Il décida alors de rester un court moment devant le miroir. Le reflet d’abord lointain se
clarifia. Il découvrit un homme qui, depuis le début de son assise, avait adopté une posture
qu’il pensait parfaite : dos bien droit, jambes repliées en demi-lotus, genoux touchant le sol,
nuque droite, les yeux fixant droit devant. Mais pourquoi une telle posture alors qu’il était
libre de sa position ? Personne n’avait exigé de lui une telle assise ! Il lui fallut un peu de
temps et quelques questions à la fin de l’assise pour faire une découverte ce soir-là. Il était en
train de prendre contact avec son infortune du jour. Mon Dieu que cet homme si docile
voulait mimer les grands sages alors qu’il faisait ce soir sa toute première assise. Mon Dieu
que cette imitation lui rendait l’assise difficile et douloureuse. Appuyé fortement sur ces
genoux pour qu’ils restent au sol et le dos raide pour garder une colonne droite, il était bien
normal qu’il en ressentît des tensions. Il effleura du doigt une profonde douleur qui s’avérera
plus tard être la porte du meilleur de lui-même, mais il l’ignorait encore.

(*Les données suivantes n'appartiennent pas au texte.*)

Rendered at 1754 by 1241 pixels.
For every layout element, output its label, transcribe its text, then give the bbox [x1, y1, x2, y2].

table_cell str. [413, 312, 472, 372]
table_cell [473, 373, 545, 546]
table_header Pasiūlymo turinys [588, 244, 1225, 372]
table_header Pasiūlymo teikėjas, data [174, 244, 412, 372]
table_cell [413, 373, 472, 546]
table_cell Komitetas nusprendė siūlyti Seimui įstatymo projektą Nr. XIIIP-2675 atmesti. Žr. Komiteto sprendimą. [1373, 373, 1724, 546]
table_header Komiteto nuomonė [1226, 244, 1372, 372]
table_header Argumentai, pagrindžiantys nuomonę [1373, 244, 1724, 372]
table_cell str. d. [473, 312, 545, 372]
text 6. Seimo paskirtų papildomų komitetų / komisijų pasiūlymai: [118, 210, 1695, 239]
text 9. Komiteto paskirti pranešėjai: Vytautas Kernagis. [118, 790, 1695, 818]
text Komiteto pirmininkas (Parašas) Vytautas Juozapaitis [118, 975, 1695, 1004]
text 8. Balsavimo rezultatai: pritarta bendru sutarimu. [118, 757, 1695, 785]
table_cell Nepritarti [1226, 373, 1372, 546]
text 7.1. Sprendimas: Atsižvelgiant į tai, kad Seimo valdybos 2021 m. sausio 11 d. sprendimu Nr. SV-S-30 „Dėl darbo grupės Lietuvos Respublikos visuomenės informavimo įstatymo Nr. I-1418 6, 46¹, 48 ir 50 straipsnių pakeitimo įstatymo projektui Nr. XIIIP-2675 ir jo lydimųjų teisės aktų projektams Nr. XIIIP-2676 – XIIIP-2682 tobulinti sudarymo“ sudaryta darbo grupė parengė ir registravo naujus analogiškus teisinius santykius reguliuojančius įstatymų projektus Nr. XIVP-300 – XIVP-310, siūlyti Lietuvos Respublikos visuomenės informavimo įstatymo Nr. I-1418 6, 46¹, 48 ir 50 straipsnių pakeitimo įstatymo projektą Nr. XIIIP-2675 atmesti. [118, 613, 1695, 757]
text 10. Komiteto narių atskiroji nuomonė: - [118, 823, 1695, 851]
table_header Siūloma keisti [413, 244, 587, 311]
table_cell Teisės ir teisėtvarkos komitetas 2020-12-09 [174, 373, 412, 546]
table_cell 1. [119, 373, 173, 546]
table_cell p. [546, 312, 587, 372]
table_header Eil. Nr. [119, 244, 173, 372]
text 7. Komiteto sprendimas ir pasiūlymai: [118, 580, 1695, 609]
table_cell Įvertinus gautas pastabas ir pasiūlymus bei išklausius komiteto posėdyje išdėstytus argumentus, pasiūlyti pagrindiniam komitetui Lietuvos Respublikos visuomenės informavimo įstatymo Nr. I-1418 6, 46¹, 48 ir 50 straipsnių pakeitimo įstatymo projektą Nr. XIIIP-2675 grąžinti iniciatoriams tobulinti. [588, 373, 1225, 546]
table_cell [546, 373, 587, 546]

Puis un saut se produisit dans son esprit : « Mais ce que je suis ce soir dans l’assise… Je le
suis aussi dans la vie ! » Une foule d’images surgit alors sous forme d’instantanés de sa vie
actuelle où il cherchait toujours à faire comme si… Comme si il était un papa ou un mari
modèle… Comme si il était un professionnel bien sous tous rapports… Comme si il
cherchait, bien inconsciemment, à donner ce soir aux autres l’impression d’un homme qui
s’asseyait comme s’il était déjà un sage ! Il y était. C’était son rendez-vous. Et comme cela
était épuisant de faire comme si ! Comme cela fatiguait sa vie ! Il avait trente ans. Qu’en
serait-il dans 20 ou 30 ans s’il continuait à vivre de cette façon ? L’assise faisait des
merveilles. Son corps lui renvoyait exactement à l’endroit où il en était dans l’instant et dans
sa vie.
Il avait alors le choix, sans doute le seul qui s’offrait à lui, de juger cet homme ou de
l’embrasser. Mais comment juger un être qui a appris depuis tout petit que la seule façon
d’avoir un peu d’amour, c’est de faire croire qu’il est grand alors qu’il ne sait pas encore
marcher ? Comment ne pas être attendri pas cette imperfection si innocente ? Il lui fallut
quelque temps et plusieurs assises pour apprendre peu à peu à sourire à ce reflet dans le
miroir. Car c’est au cœur du sourire sur son imperfection que se produit la transformation de
celui qui juge en celui qui aime. Aux questions qu’il posait à l’enseignant à l’issue des assises
successives, il lui répondait : se transformer c’est d’abord reconnaître et sourire à ses
infortunes quotidiennes. Surtout ne pas se changer, mais faire de chaque imperfection
l’occasion de mieux s’aimer pour dépasser ce qui d’ordinaire constitue une limite
infranchissable.
L’assise immobile et silencieuse favorise cette rencontrer intime avec soi-même. Apprendre à
faire de ses imperfections la porte vers le meilleur de soi-même telle est la voie à laquelle elle
nous convie. Apprendre à mieux s’aimer, c’est aussi apprendre à mieux aimer tant on aime à
l’extérieur aussi loin que l’on aime à l’intérieur.